When consumers wait until the last minute to choose a plan, they tend to just examine the monthly premiums and overlook the co-pay and deductibles, two of the largest financial factors to consider when they have a doctor’s or hospital visit, said Nate Purpura, vice president of consumer affairs at, an online health insurance exchange based in Mountain View, Calif. A recent survey from eHealth found that 37% said they spend more time thinking about their cable package than their health insurance plan.

Deductibles on many Obamacare plans are more expensive than people realize. The deductibles for plans selected during the last open enrollment period averaged $4,120 for individuals and $7,760 for families, he said. Taking more time to research plans means consumers can figure out if they are eligible for government subsidies, which can lower monthly premiums.

“You absolutely need to understand what you’ll be paying out of pocket,” Purpura said. “A good way to get what you really need is to work with a licensed health insurance agent, because it never costs anything extra to work with one.”

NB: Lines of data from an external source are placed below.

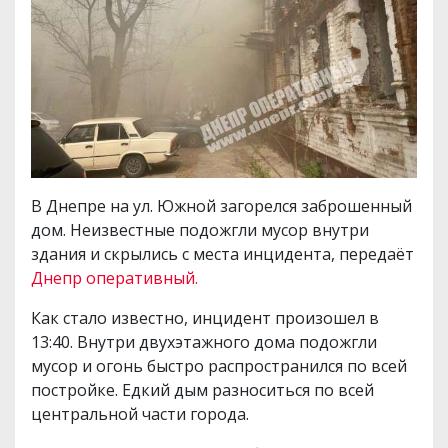
В Днепре на ул. Южной загорелся заброшенный
дом. Неизвестные подожгли мусор внутри
здания и скрылись с места инцидента, передаёт
Днепр оперативный.
Как стало известно, инцидент произошел в
13:40. Внутри двухэтажного дома подожгли
мусор и огонь быстро распространился по всей
постройке. Едкий дым разноситься по всей
центральной части города.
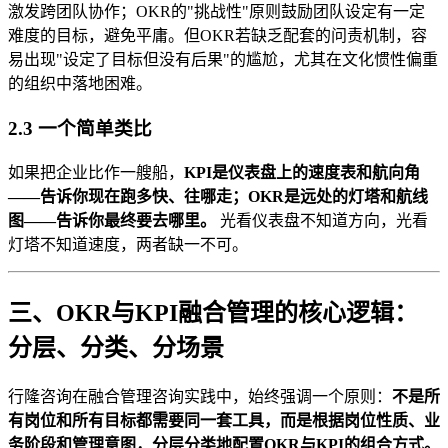
激发跨团队协作；OKR的"挑战性"原则鼓励团队设定有一定
难度的目标，避免平庸。但OKR若缺乏配套的问责机制，容
易出现"设定了目标但没有后果"的尴尬，尤其在文化惯性偏重
的组织中落地困难。
2.3 一个简单类比
如果把企业比作一艘船，
KPI是仪表盘上的速度表和航向角
——告诉你现在跑多快、往哪走；OKR是远处的灯塔和航线
图——告诉你最终要去哪里。
光看仪表盘不知道方向，光看
灯塔不知道速度，两者缺一不可。
三、OKR与KPI融合管理的核心逻辑：
分层、分类、分场景
行隆咨询在融合管理咨询实践中，始终强调一个原则：
不是所
有岗位和所有目标都需要同一套工具，而是根据岗位性质、业
务阶段和管理意图，分层分类地配置OKR与KPI的组合方式。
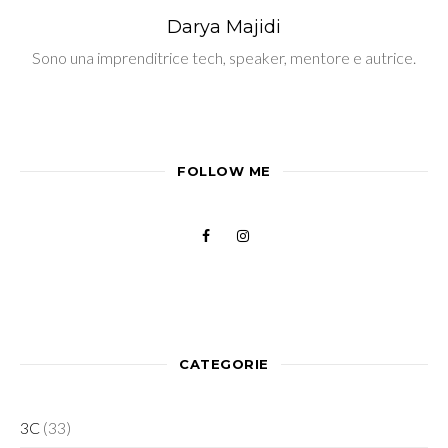
Darya Majidi
Sono una imprenditrice tech, speaker, mentore e autrice.
FOLLOW ME
CATEGORIE
3C
(33)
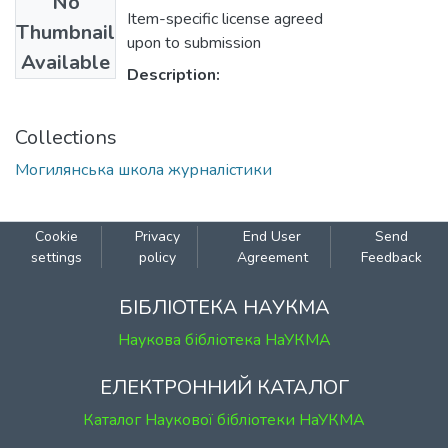
No
Item-specific license agreed
Thumbnail
upon to submission
Available
Description:
Collections
Могилянська школа журналістики
Cookie
Privacy
End User
Send
settings
policy
Agreement
Feedback
БІБЛІОТЕКА НАУКМА
Наукова бібліотека НаУКМА
ЕЛЕКТРОННИЙ КАТАЛОГ
Каталог Наукової бібліотеки НаУКМА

Consequences of Choosing the Wrong Plan

At many companies, you receive a couple of weeks to examine your options while the ACA gives you from November 1 to January 31 to choose a plan, said Ellis. Once you make a decision, there is no going back for a year unless special circumstances occur.

“There is no ability to switch from plan to plan during the year,” he said. “If you could do that, people would buy the least expensive plan in the beginning and then switch to the best plan when a health issue came up.”